- WHAT YOU WILL DO -
Go to the line with "Aucun commentaire" in the material below and copy from there through the line with "47 kW Diesel", exactly. Pictures are not copied.

**** SUPPLIED ENTRIES

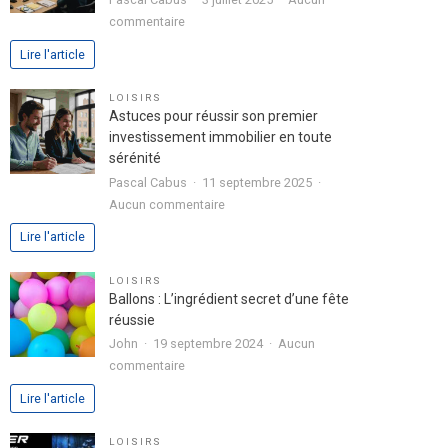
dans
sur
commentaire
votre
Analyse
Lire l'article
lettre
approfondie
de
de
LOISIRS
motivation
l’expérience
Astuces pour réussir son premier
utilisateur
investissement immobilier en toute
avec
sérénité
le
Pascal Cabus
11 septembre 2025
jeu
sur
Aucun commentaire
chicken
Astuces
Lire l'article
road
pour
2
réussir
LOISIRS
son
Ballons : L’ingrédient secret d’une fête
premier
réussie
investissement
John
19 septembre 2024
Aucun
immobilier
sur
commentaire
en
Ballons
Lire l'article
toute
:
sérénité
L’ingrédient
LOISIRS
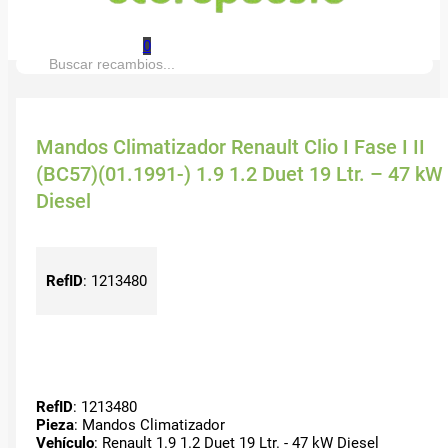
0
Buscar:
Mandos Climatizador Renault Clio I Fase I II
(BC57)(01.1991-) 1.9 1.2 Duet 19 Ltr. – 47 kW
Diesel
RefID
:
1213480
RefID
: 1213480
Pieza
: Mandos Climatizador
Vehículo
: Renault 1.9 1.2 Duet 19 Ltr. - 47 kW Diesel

********
**** SUPPLIED ENTRIES

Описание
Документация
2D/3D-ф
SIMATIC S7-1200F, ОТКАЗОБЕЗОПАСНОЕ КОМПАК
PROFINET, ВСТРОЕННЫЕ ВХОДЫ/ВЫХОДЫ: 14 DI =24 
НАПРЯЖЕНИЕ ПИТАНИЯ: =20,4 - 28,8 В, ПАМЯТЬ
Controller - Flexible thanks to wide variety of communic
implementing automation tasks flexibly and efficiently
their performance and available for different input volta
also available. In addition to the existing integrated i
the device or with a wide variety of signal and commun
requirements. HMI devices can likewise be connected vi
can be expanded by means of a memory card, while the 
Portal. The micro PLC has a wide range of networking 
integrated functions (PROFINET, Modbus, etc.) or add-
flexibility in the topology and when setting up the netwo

********

- PROBLEM SOLUTION -
Aucun commentaire
chicken
Astuces
Lire l'article
road
pour
2
réussir
LOISIRS
son
Ballons : L’ingrédient secret d’une fête
premier
réussie
investissement
John
19 septembre 2024
Aucun
immobilier
sur
commentaire
en
Ballons
Lire l'article
toute
:
sérénité
L’ingrédient
LOISIRS
0
Buscar:
Mandos Climatizador Renault Clio I Fase I II
(BC57)(01.1991-) 1.9 1.2 Duet 19 Ltr. – 47 kW
Diesel
RefID
:
1213480
RefID
: 1213480
Pieza
: Mandos Climatizador
Vehículo
: Renault 1.9 1.2 Duet 19 Ltr. - 47 kW Diesel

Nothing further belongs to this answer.